● Exercises to complete:
1. According to the printer reviews below, how long had Daniel Neu owned the printer when writing his review?
2. Translate this sentence from the printer reviews below into Spanish: "Alignment is always different and often off."

● Text:
%%
HP Deskjet 3745




Average user rating from 2 users

1-2 of 2 User Reviews

Very cheap printer which is exactly what you get, if not worse.

by Daniel Neu on Jun 4th, 2008 at 9:08 AM:

Having owned this printer now for 3 years, it has never really worked right. The printer cartridges are extremely small compared to other printers I've owned in the past meaning it always seems you are out of colored or black ink.

I've yet to ever see this printer pull two consecutive sheets of paper into the printer the same way. Alignment is always different and often off.

Don't even think about trying to print photos on this printer. Once you actually get photo paper to feed into the printer (forget about correctly or strait) you notice that the black and color cartridges don't stay in alignment and make for very fuzzy images.

Don't try printing a large document from this printer. It jams about ever 5th sheet and can only hold about 12 sheets of paper safely at a time.

All in all I've wished several times I could toss this printer out the second story window of my house and watch gleefully as it plummets to it's death, shattering into a thousands teeny, tiny, bits.

0/10 here.

Fast, good pic quality, but tricky

by Al on Sep 18th, 2005 at 7:15 PM:

When my old HP printer finally bit the dust--spelled "w-o-r-n o-u-t"--and I was in real need of a good printer, I didn't really have a lot to spend. I looked at the HP Deskjet 3475, liked its compact size, and decided to give it a try. I am running an HP computer with a Pentium 4, 2.56 GB (actual speed) processor, Windows XP-SP2, 512 MB RAM, and an 80GB hard drive. Here's what I have discovered in the two months I have owned the HP DJ3745 printer:

At first it was great, although I was a little disappointed at the small size of the ink cartridges, which are about half the ink volume of my old machine. Still, I thought, it prints great, and renders graphics at darn near photo quality just at the "fast normal" print setting and photo quality images at the higher settings. Since I print my own business cards using exclusive graphics, I was very happy. My bubble of joy, however, soon burst when I tried to print a sheet of business cards from MS Publisher.

First the graphics had to be realigned because of the difference in the old and new printers, but that is normal. However, no matter what I did, the alignment on the page was different every time I printed. The first page was badly misaligned, about 1/4" above my settings, rendering the cards useless. I checked the margins against the perforations on the card stock, and they were correct. After a couple more ruined pages and wasted ink, I discovered the problem. The way the paper tray is set up allows the paper, or card stock in this case, to slide right through the machine until it hits the inside of the removable back panel. There is no stop that properly aligns the leading edge of the paper into the correct feed position unless the tray is almost full. The result is that the user has to best guess or experiment to discover where to stop when loading only a few pages of paper or card stock into the printer.

Also, the DJ3745 printer is not really designed for perforated stock, especially business card stock. It uses a very tight U-shaped feed pattern that is fine for letters or photo paper but causes the perforations in business card stock to crack as it is fed around the tight U turn. It is the same with certain other label stock. The consequences of the cracked perforations is that it creates a sharp edge that snags other parts of the machine, including the printer head carriage that travels back and forth during printing. This has the potential of causing mechanical damage to the carriage and to the printer head. It also makes a horrendous noise when it hangs, which is a combination of the gears slipping and the motor bogging down. Being a machine designer and fabricator, I can tell you that every time the motor bogs down under such circumstances, it shortens the life of the motor. Every time a gear slips, there is the potential of damage to the teeth or of its spinning on the shaft and compromising the tight fit necessary for the gear to function properly.
%%
● Data records:
%%
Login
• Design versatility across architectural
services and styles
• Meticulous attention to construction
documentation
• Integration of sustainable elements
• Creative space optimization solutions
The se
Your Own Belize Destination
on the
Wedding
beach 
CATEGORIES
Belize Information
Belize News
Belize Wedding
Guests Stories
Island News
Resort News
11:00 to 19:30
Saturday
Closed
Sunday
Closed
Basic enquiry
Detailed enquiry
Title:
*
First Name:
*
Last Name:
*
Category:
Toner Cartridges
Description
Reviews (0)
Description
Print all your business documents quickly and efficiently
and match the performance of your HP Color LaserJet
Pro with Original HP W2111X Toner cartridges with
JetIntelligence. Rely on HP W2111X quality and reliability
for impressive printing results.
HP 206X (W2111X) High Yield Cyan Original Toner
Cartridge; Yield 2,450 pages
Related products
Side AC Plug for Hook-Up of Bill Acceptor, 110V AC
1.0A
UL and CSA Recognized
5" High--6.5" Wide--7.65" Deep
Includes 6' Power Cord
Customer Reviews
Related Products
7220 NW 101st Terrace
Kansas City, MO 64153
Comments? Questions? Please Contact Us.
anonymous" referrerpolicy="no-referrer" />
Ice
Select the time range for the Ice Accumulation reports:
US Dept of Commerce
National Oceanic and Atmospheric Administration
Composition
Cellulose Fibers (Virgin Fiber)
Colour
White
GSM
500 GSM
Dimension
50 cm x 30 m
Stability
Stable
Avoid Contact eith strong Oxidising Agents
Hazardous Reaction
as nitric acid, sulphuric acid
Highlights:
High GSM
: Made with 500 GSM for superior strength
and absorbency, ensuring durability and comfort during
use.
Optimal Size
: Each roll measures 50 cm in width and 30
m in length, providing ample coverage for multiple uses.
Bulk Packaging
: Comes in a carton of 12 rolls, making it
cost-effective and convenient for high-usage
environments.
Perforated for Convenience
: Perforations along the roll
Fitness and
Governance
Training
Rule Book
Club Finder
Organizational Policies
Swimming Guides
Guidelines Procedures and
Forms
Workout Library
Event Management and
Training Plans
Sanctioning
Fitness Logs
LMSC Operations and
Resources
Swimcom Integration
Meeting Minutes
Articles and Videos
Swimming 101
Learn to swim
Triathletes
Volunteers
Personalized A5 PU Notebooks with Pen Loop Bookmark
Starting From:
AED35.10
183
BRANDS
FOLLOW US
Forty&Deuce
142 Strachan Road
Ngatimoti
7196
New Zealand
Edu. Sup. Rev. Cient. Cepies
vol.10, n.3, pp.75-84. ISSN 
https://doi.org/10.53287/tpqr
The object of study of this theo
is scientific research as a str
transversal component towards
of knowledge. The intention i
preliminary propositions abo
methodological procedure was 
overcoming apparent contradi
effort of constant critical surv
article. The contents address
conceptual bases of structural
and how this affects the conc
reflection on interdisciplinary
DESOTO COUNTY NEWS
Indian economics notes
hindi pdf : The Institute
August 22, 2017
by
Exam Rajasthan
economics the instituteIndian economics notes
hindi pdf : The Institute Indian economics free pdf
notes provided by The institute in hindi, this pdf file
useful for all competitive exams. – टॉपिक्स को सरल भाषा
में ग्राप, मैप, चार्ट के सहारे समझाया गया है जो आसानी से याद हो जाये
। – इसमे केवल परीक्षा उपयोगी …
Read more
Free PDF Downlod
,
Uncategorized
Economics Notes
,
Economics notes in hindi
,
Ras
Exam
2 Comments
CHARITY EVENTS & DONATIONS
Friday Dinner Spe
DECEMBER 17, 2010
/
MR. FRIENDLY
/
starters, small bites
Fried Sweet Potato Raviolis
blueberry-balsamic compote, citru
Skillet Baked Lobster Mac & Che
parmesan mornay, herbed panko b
%%
● Answers to the exercise:
1. Three years.

2. La alineación siempre es diferente y a menudo está desviada.